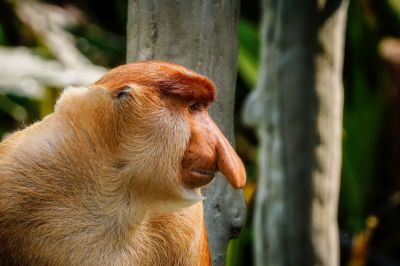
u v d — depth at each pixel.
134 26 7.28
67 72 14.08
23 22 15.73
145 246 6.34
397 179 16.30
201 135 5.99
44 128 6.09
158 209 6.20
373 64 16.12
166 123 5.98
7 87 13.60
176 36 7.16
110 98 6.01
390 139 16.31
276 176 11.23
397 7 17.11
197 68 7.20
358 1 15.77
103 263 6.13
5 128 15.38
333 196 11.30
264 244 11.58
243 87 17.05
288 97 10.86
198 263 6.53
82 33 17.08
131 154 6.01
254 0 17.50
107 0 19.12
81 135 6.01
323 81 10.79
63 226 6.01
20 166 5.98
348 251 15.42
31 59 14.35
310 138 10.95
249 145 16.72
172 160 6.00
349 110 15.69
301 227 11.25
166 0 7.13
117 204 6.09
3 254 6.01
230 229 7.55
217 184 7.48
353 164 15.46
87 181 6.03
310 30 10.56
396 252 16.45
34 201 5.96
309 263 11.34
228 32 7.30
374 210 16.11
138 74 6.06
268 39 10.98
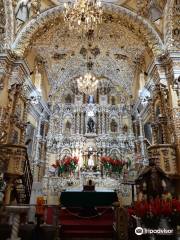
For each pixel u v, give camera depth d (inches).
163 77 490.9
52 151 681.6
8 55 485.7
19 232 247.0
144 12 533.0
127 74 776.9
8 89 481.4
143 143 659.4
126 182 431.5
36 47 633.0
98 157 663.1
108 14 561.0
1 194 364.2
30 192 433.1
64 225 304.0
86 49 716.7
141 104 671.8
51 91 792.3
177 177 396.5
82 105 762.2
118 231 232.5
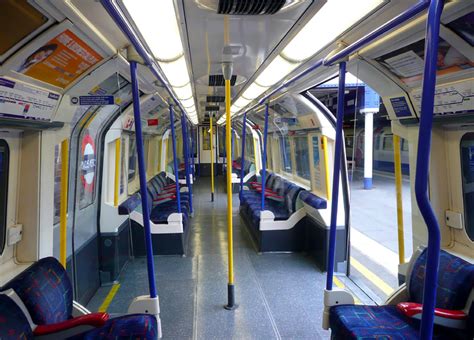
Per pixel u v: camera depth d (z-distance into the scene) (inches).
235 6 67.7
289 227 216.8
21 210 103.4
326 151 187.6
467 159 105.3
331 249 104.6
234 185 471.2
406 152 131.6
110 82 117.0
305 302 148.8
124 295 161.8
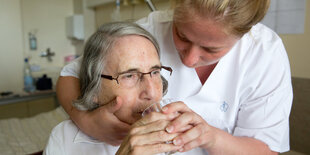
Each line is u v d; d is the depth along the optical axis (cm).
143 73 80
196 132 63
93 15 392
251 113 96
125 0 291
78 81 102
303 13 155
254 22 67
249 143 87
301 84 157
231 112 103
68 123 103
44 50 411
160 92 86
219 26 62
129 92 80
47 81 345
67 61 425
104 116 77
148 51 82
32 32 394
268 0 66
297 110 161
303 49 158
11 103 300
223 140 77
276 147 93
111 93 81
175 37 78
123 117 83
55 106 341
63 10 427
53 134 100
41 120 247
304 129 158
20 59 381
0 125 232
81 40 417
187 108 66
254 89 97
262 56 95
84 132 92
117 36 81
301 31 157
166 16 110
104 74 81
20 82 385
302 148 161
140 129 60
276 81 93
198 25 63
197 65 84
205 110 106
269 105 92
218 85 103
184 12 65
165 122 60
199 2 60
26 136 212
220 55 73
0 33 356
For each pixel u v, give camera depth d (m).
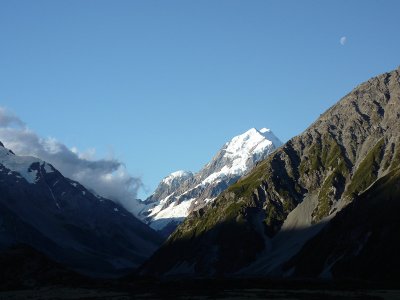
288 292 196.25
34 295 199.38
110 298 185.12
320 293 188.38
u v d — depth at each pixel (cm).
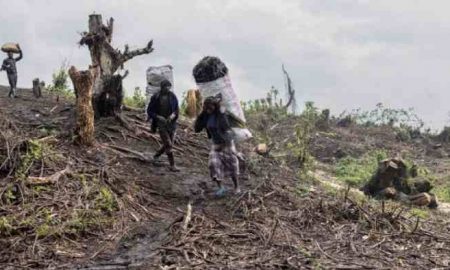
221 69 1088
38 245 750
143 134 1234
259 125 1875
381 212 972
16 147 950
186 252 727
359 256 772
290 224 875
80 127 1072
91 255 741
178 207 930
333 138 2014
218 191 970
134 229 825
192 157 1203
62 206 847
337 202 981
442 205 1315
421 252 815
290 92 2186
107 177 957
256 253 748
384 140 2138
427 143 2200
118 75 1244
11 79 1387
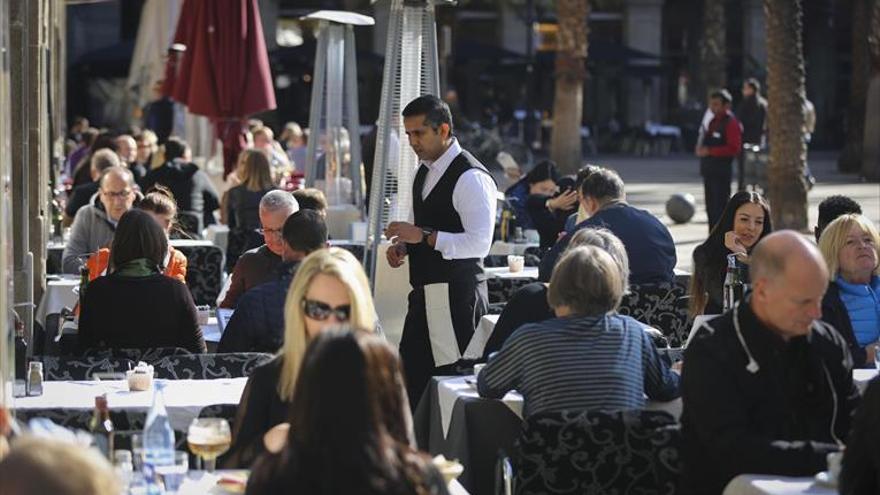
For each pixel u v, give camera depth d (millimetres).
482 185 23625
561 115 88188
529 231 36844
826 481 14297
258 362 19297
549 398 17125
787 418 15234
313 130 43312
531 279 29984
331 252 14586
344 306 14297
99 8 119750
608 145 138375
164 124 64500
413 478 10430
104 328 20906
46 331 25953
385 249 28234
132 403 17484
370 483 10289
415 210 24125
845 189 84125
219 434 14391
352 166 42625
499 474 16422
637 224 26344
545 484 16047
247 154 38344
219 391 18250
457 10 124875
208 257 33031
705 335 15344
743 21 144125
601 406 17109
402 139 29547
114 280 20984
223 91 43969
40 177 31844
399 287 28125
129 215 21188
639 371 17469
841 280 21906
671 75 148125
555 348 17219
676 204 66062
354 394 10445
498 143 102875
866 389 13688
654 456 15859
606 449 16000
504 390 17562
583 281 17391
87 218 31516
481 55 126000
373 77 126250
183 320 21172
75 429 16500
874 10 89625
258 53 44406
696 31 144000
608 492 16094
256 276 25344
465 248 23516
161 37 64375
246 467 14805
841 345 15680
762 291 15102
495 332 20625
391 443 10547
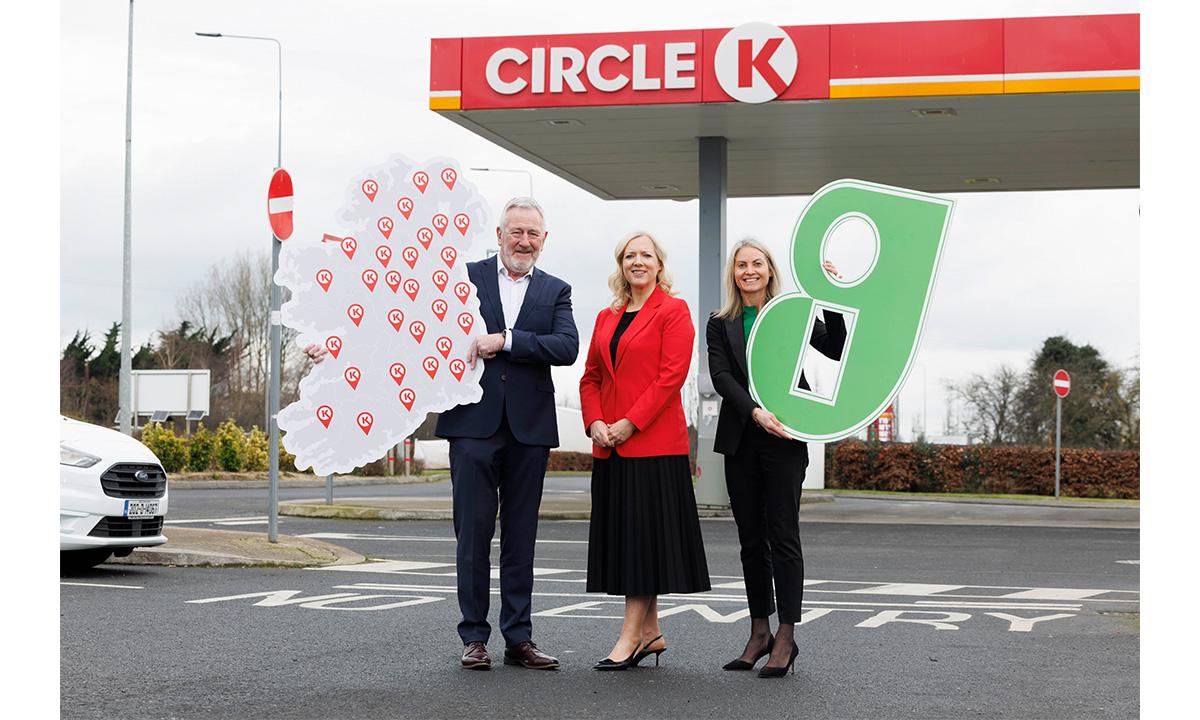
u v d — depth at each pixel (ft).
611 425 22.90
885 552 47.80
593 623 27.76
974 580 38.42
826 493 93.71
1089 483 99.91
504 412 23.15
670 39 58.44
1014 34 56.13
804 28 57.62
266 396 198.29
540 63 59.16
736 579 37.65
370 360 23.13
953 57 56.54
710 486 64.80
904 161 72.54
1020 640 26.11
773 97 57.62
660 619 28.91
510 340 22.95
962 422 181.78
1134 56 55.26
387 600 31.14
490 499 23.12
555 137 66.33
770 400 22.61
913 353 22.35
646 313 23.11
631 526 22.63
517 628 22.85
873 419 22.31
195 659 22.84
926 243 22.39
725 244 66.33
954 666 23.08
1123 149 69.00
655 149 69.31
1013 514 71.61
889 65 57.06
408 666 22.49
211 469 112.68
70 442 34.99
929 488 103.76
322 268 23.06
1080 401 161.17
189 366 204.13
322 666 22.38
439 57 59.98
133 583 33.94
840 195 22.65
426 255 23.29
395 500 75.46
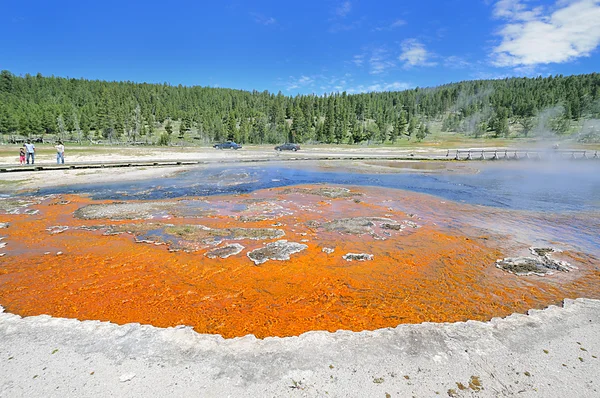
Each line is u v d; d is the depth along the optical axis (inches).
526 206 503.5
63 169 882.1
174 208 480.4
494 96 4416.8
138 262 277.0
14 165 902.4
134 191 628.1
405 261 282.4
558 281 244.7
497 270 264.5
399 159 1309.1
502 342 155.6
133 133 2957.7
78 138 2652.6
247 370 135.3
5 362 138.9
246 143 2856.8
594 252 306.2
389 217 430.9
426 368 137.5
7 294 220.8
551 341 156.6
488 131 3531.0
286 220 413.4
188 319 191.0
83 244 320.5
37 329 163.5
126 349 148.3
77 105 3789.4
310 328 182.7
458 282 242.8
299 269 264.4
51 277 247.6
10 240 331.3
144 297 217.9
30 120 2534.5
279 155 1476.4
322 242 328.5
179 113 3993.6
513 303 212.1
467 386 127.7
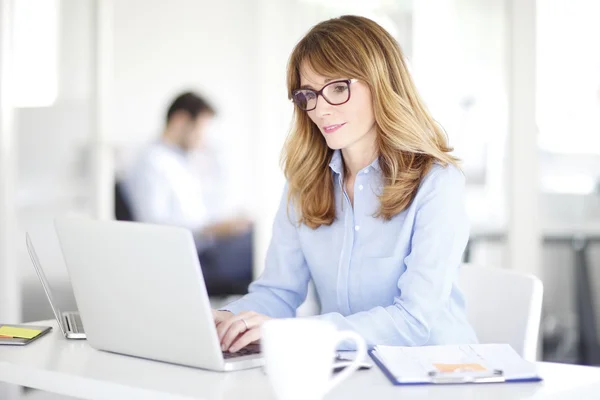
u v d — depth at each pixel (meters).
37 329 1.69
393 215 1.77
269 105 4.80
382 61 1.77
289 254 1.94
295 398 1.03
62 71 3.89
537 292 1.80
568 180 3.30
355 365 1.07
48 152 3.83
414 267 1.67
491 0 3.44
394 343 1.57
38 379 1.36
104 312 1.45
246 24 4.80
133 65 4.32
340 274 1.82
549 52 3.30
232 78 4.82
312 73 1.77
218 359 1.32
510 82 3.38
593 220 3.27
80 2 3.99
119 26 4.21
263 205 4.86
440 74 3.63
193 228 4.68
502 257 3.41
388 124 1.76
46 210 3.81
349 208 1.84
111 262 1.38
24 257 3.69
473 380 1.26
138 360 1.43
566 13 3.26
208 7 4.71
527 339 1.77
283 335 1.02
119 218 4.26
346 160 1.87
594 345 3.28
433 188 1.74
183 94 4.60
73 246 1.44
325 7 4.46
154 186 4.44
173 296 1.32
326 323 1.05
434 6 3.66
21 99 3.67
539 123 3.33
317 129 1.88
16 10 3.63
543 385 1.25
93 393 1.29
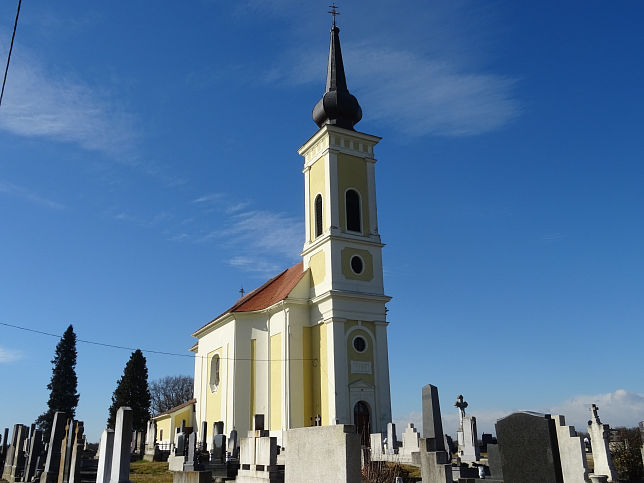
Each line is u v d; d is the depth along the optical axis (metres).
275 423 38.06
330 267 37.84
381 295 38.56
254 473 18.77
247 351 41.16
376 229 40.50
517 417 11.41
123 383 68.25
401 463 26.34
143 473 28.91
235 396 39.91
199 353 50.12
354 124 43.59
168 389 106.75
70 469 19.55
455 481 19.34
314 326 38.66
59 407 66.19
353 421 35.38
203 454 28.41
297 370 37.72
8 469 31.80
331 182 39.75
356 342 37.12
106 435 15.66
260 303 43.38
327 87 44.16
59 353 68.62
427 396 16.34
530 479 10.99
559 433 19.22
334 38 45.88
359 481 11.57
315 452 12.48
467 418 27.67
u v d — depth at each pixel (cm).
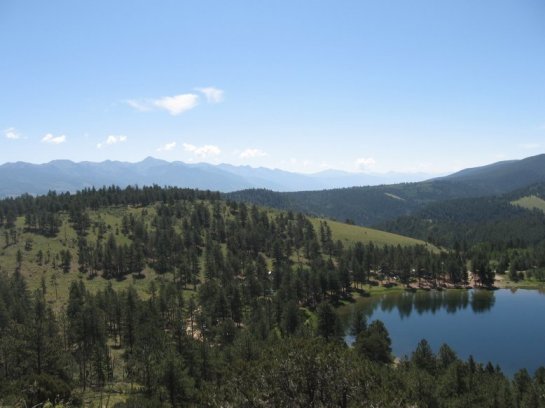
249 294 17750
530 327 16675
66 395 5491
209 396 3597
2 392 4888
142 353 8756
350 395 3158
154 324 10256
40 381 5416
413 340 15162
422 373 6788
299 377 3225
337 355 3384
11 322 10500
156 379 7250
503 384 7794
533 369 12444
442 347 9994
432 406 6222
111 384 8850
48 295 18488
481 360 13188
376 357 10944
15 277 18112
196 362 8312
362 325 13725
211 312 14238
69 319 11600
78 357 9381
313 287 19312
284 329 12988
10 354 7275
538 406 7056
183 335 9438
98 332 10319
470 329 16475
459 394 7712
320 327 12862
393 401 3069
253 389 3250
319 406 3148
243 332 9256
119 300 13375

===============

**What you should do**
Copy, from the material above, each line in which the string "optical" occurs.

**Output of the task**
Each line is u v d; d is the depth along the optical axis (cm).
Each line is u v d; d is the depth along the optical axis (inches).
Each line is u v d; d is the depth along the optical axis (metres).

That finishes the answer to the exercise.